In the city, the age distribution was 26.7% under 18, 7.7% from 18 to 24, 24.2% from 25 to 44, 30.4% from 45 to 64, and 11.5% who were 65 or older. The median age was 39.7 years. For every 100 females, there were 103.3 males.

===2000 census===
In 2000, The median income for a household in the city was $40,703, and for a family was $45,536. Males had a median income of $30,550 versus $20,000 for females. The per capita income for the city was $17,551. About 8.6% of families and 12.5% of the population were below the poverty line, including 19.8% of those under age 18 and 5.0% of those age 65 or over.
==Education==
All of Elm Springs is zoned to Springdale Public Schools.

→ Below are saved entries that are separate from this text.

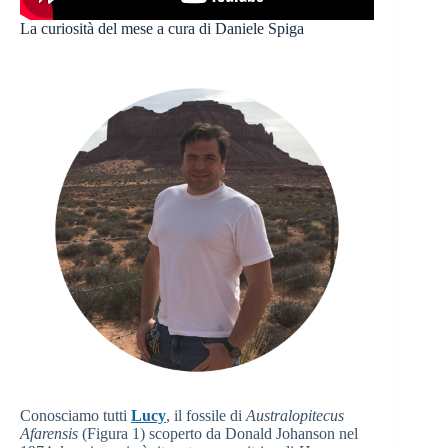
La curiosità del mese a cura di Daniele Spiga
Conosciamo tutti
Lucy
, il fossile di
Australopitecus
Afarensis
(Figura 1) scoperto da Donald Johanson nel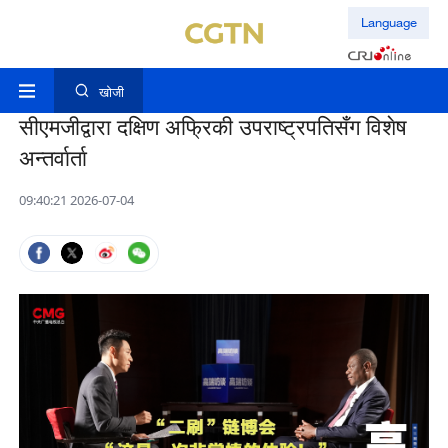
Language
खोजी
सीएमजीद्वारा दक्षिण अफ्रिकी उपराष्ट्रपतिसँग विशेष
अन्तर्वार्ता
09:40:21 2026-07-04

In 2022 much of Elm Springs is zoned to Shaw Elementary School (areas north of 412), with some areas in the east zoned to Bernice Young Elementary School. All of Elm Springs is zoned to Hellstern Middle School, Central Junior High School, and Har-Ber High School.

Elm Springs, in 2006, was divided between Hunt and Young elementary schools. All portions were zoned to Hellstern Middle School, Central Junior High School, and Har-Ber High.

==Transportation==
===Transit===
As of 2023, there is no fixed route transit service in Elm Springs. Ozark Regional Transit operates demand-response service in the city. The nearest intercity bus service is provided by Jefferson Lines in nearby Fayetteville.

===Roadways===
- Highway 112

==Points of interest==
- Lake Elmdale, a popular fishing and bird-watching location, was built and is maintained by the Arkansas Game and Fish Commission.
- Steele-Stevens Heritage Park is located around the city's namesake spring.